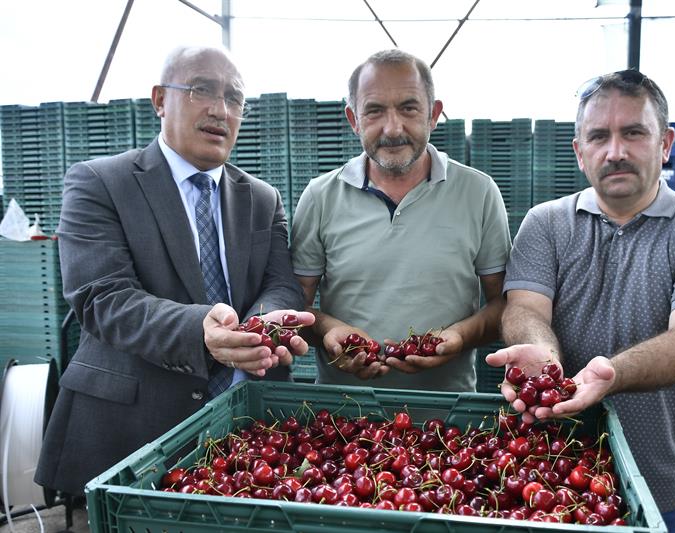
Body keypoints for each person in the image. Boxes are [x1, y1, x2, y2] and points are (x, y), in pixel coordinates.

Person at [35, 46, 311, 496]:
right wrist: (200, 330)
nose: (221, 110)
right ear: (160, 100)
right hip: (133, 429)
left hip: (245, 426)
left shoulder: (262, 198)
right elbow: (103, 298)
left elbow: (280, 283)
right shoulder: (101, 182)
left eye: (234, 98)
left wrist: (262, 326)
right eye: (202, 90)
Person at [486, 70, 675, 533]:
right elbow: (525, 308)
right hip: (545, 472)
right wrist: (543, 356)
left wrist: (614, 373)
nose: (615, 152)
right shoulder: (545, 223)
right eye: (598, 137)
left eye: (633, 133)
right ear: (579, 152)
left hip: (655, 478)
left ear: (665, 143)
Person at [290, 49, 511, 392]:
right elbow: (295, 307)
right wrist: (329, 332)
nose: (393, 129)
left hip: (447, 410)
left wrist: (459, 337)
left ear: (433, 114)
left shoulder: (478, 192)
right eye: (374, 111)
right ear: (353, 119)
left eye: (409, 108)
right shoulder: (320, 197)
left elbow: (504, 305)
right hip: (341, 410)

○ ○ ○

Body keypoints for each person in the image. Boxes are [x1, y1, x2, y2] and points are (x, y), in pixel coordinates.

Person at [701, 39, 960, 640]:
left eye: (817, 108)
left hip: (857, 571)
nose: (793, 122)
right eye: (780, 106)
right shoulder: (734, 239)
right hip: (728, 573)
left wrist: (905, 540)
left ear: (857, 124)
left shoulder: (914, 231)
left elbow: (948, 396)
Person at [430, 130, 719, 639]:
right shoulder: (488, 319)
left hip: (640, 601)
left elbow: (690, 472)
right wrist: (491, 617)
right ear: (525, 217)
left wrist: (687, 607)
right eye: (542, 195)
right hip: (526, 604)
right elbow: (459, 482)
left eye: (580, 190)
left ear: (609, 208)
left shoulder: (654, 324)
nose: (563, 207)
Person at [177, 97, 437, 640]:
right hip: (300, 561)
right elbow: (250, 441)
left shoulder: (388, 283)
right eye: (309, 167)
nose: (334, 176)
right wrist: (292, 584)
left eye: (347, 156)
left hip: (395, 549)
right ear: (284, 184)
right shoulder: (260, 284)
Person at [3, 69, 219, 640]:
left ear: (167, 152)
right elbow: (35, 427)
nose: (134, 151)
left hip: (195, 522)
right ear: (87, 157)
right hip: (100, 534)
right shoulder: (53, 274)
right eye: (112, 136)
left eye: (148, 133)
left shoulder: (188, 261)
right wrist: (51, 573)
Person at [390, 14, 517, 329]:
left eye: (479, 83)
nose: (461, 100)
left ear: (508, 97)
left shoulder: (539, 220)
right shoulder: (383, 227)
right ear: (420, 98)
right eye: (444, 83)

○ ○ ○

WORK INSTRUCTION.
Everything from the line containing "left shoulder: (388, 283)" through the line containing "right eye: (444, 83)" in the material above should be retyped exactly, both ends included, and nothing more.

SOLUTION.
left shoulder: (388, 283)
right eye: (309, 167)
nose: (334, 176)
right wrist: (292, 584)
left eye: (347, 156)
left hip: (395, 549)
right ear: (284, 184)
right shoulder: (260, 284)
Person at [3, 69, 219, 640]:
left ear: (167, 152)
right elbow: (35, 427)
nose: (134, 151)
left hip: (195, 522)
right ear: (87, 157)
right hip: (100, 534)
right shoulder: (53, 274)
right eye: (112, 136)
left eye: (148, 133)
left shoulder: (188, 261)
right wrist: (51, 573)
Person at [390, 14, 517, 329]:
left eye: (479, 83)
nose: (461, 100)
left ear: (508, 97)
left shoulder: (539, 220)
right shoulder: (383, 227)
right ear: (420, 98)
right eye: (444, 83)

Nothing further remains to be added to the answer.